29/06/2023
Sempre gostei de Bukowski. Talvez por que ele seria capaz de compreender minha dor interna. Eu o entendo perfeitamente. Falta - me, talvez, a espingarda.
Confissões de um velho safado – Parte 1
Do livro - Pedaços de um caderno manchado de vinho.
Nasci ilegítimo - isto é, fora de um laço matrimonial – em Ademach, Alemanha, no dia 16 de agosto de 1920. Meu pai era um soldado do exército de ocupação americana; minha mãe era uma camponesa alemã, simples e ignorante. Trouxeram-me para os Estados Unidos com dois anos de idade – primeiro Baltimore, depois Los Angeles, onde desperdicei a maior parte da minha juventude e onde vivo hoje em dia.
Meu pai era um homem brutal e covarde que me surrava continuamente com uma tira de couro de afiar navalha, por qualquer motivo que fosse. Minha mãe estava de acordo com o tratamento que me era dado. ‘Crianças devem ser vistas, mas não ouvidas’, era a máxima preferida do meu pai.
Davam-me infindáveis tarefas na casa e no jardim, e se eu não as cumprisse com cem por cento de perfeição levava uma surra. As tarefas, aparentemente, nunca eram cumpridas com perfeição. Eu levava uma surra por dia. Aos sábados era obrigado a cortar a grama duas vezes – uma vez em cada direção – aparar e debruar as áreas exteriores, depois tinha que molhar os dois gramados e regar todas as flores. Enquanto isso, meus amigos estavam jogando futebol americano e beisebol nas ruas, rindo e descobrindo uns aos outros.
Meu pai inspecionava o gramado quando o serviço estava terminado. Ele se ajoelhava, deitava a cabeça na grama e a examinava minuciosamente, a procura do que chamava de ‘pelos’. Se encontrasse um ‘pelo’, uma folha de grama maior do que as outras, eu receberia minha surra. Ele sempre encontrava um ‘pelo’.
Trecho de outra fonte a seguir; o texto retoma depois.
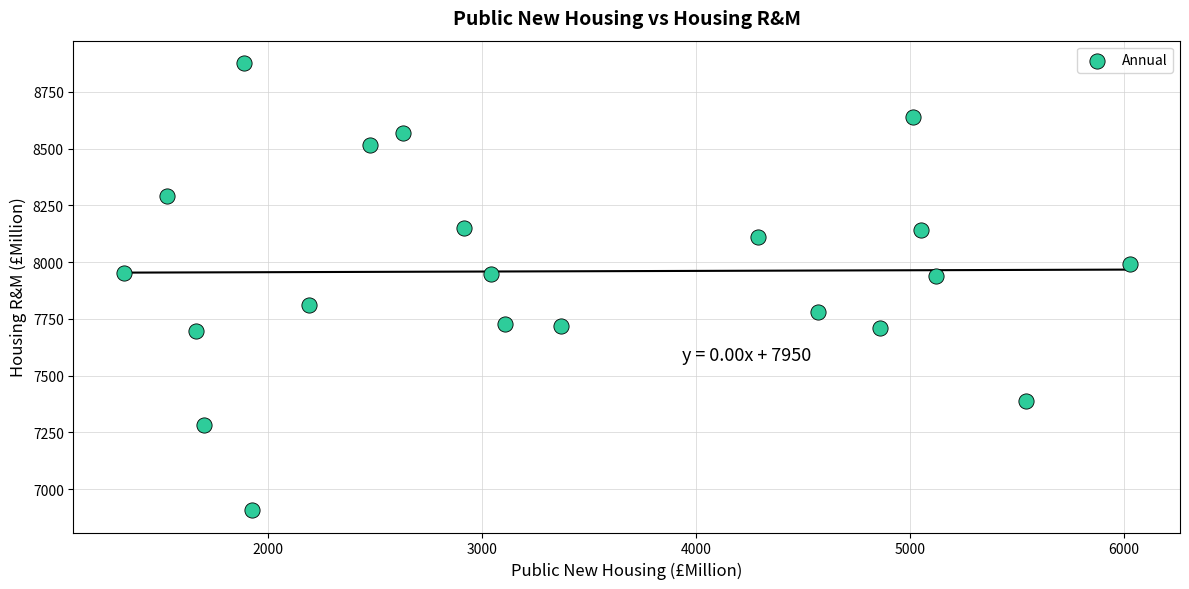

What is the range of Y values (max minus min)?

1970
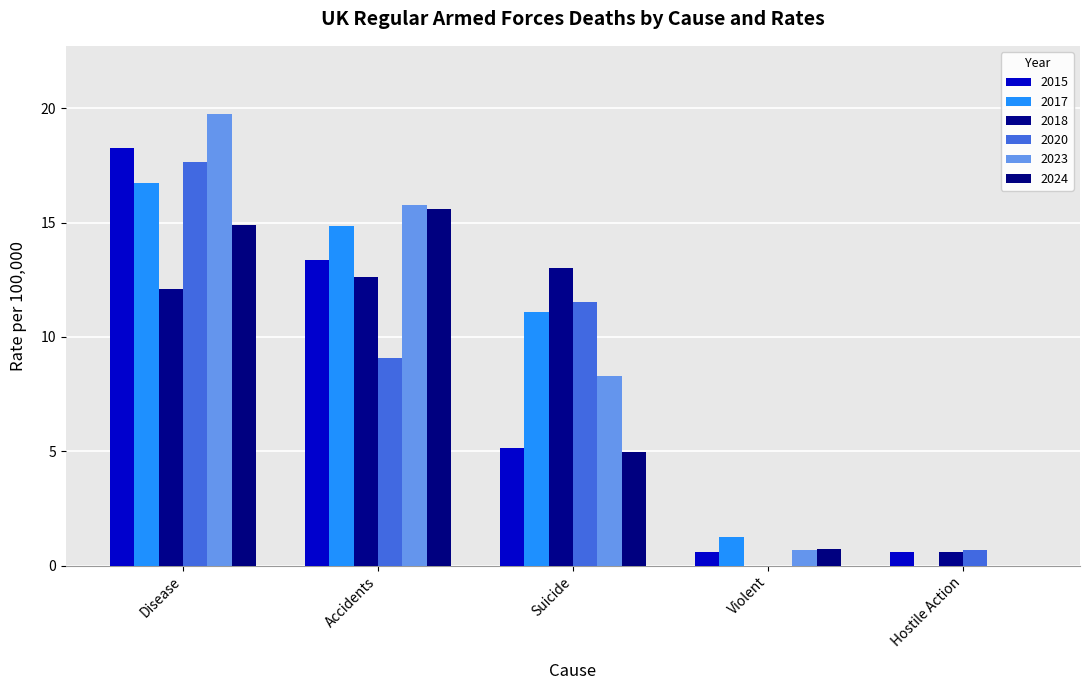

How many distinct data groups are displayed?

6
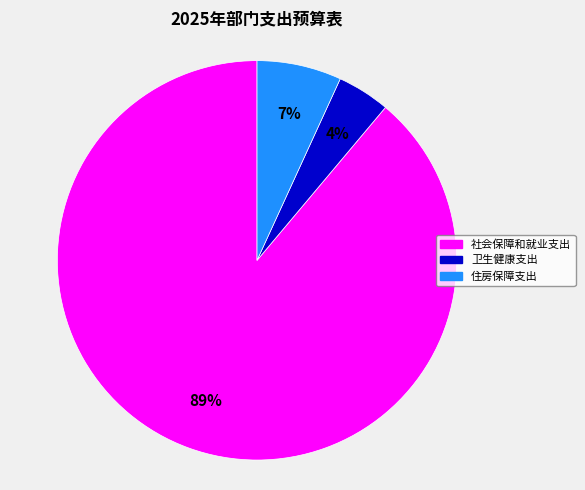

What is the majority slice?

社会保障和就业支出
Eu só abria a boca para dizer sim ou não. Depois dos cinco ou seis anos de idade, deixei de chorar quando apanhava. Odiava tanto aquele cara que meu único jeito de me vingar dele era não chorar, o que fazia com que ele me batesse ainda mais forte. As lágrimas corriam dos meus olhos, mas eram lágrimas silenciosas. As surras sempre aconteciam no banheiro – talvez porque a tira estivesse lá. E quando ele terminava, dizia “Vá para o seu quarto”.
Entrei cedo no submundo.
Minha bunda e a parte de trás das minhas coxas estavam sempre cobertas de hematomas. Quando eu era chamado para o jantar - comer era sempre algo penoso pra mim -, eles me deixavam sentar numa almofada, ou se a surra tivesse sido excepcionalmente forte às vezes me deixavam usar duas almofadas.
Eu tinha que dormir de bruços por causa da dor. Embora tenha nocauteado meu pai com um soco, uma bela noite, quando tinha dezessete anos, e o tenha enterrado vários anos depois, o hábito de dormir de bruços permaneceu.
Não quero fazer dessa confissão uma choradeira; gosto de rir como todo mundo – agora. Ou quem sabe não seja engraçado, olhando para trás, me ver deitado de bruços na cama, ouvindo os dois roncar ou f***r, e pensando, ‘Que chance um cara de um metro e vinte de altura pode ter?’ hoje eu tenho um metro e oitenta e três e outros monstros tomaram o lugar do meu pai.